UCLA School of Nursing adds iPod Touches with medical applications to syllabus
By Elizabeth Case
Jan. 3, 2011 2:58 a.m.
At the end of every fall quarter, a ceremony is held to signify the transition of third-year nursing students into their clinical studies.
Students are usually given white lab coats for hospital use, but this year, in an effort to integrate technology into the curriculum, each was also given a new iPod Touch.
“Today’s nursing students have the technology to improve quality of care at the bedside,” said Courtney Lyder, dean of the UCLA School of Nursing.
“This is really preparing our students for 21st-century nursing.”
The iPod Touches came pre-equipped with three medical applications. The first, Nursing Central, is designed to help with diagnoses, procedures, diseases and medicine.
The other applications allow students to study for nursing board exams and to translate common questions and phrases into Spanish in for the benefit of some patients.
There is, however, some concern among faculty that students will focus more on their iPods than their patients. But Suzette Cardin, assistant dean of student of the School of Nursing, said that the instant access to information is a huge improvement over the procedure books clinical nursing students used to carry around.
“They will have the most recent technology available, so they can give the best care,” Cardin said.
Cardin said she hopes the iPods will draw more students to the UCLA nursing program, which has seen an upswing in the number of applications in recent years.
Similarly, Lyder said he hopes the devices speed up bedside treatment and allow students to concentrate on patients instead of worry about definitions and procedural specifications; however, he emphasized that the iPods are no substitute for knowledge and competence.
“Tech does not replace good nursing assessment,” he said.
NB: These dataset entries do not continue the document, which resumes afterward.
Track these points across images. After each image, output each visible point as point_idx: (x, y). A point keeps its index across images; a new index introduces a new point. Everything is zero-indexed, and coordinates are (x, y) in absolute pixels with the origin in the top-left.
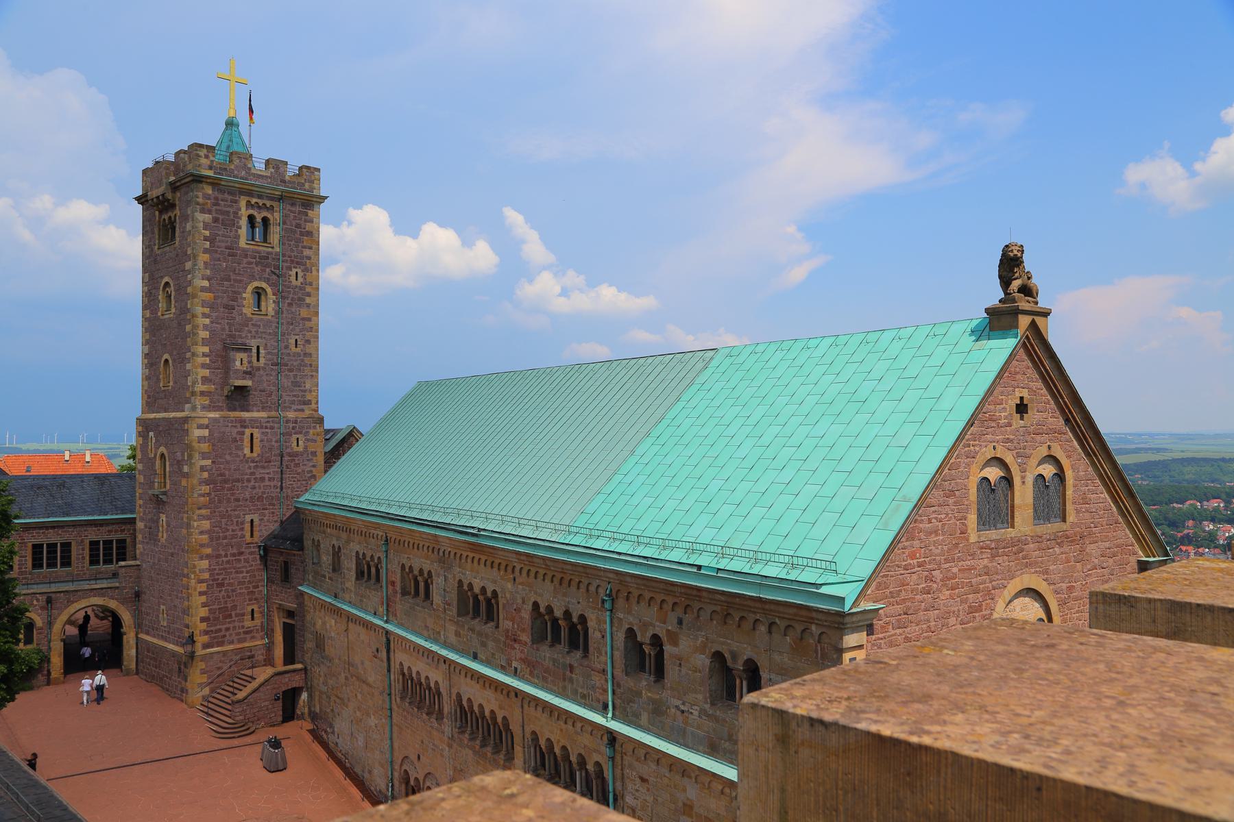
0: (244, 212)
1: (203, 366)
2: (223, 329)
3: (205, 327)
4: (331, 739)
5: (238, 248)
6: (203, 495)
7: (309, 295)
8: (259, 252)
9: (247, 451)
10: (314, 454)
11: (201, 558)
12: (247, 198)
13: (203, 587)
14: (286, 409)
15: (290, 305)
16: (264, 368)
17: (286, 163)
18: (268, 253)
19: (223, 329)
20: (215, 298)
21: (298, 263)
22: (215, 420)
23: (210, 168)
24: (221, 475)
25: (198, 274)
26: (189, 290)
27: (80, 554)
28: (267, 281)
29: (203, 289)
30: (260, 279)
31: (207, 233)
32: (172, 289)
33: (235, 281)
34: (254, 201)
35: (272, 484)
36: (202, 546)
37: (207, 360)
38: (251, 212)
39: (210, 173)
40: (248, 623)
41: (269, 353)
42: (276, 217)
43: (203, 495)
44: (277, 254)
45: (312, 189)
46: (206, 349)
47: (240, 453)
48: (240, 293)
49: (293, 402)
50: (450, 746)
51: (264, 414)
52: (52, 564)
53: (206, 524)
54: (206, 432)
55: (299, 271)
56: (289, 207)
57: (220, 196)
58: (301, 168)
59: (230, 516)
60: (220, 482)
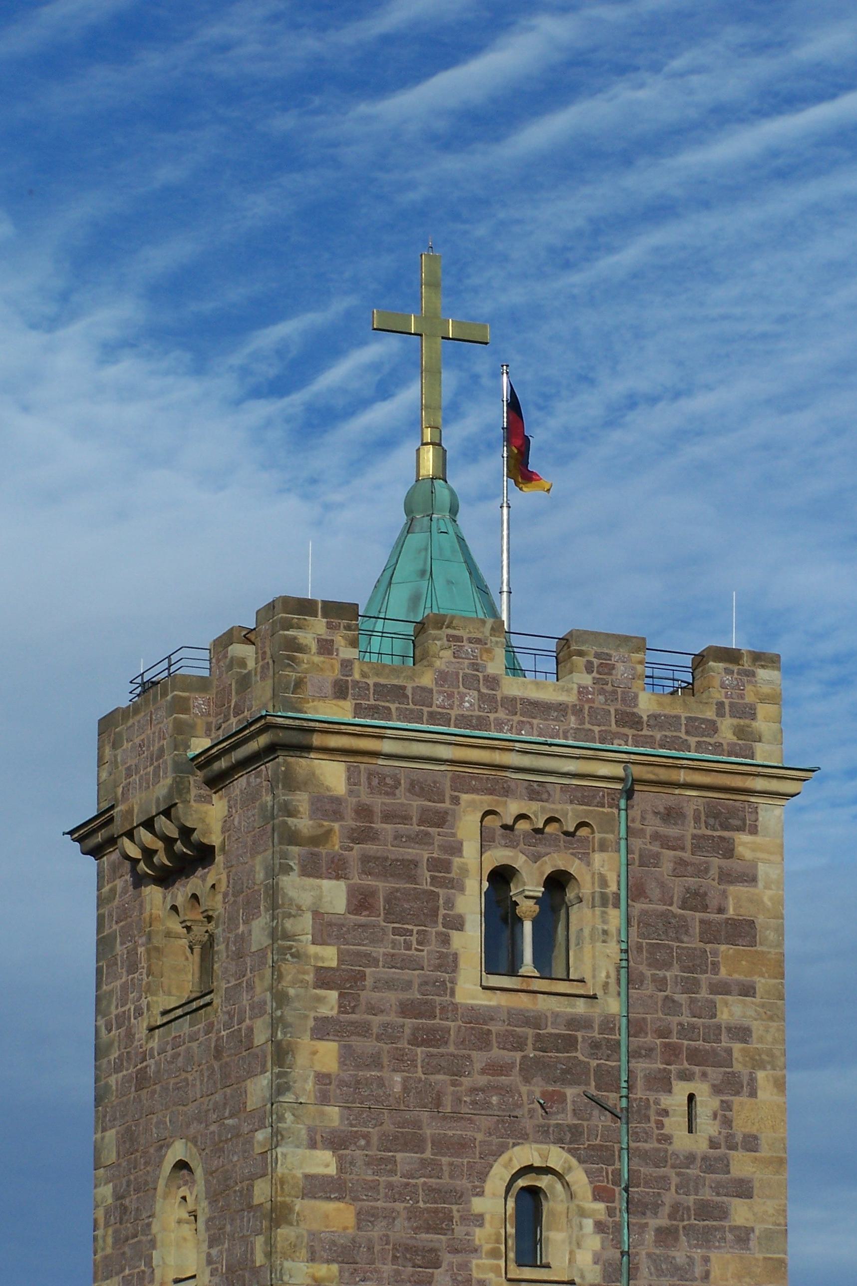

Alina Wong, a third-year nursing student, said that while she is excited to have the technology in hand, students cannot rely on it too much.
“Even though we have an iPod Touch, it is really important that we rely on our own nursing skills,” she said.
The funding for the iPod Touches comes from the efforts of David Feinberg, chief executive officer of the UCLA Health System. And while students in the next two classes are already guaranteed iPods, all classes will have to return the technology at the end of their education.
Wong said she is unhappy she has to give the iPod back, but it does not lessen the appeal of being at the front of nursing technology.
“I’ve been hearing about hospital systems implementing (iPods), but I never thought we would get to be a part of it,” she said.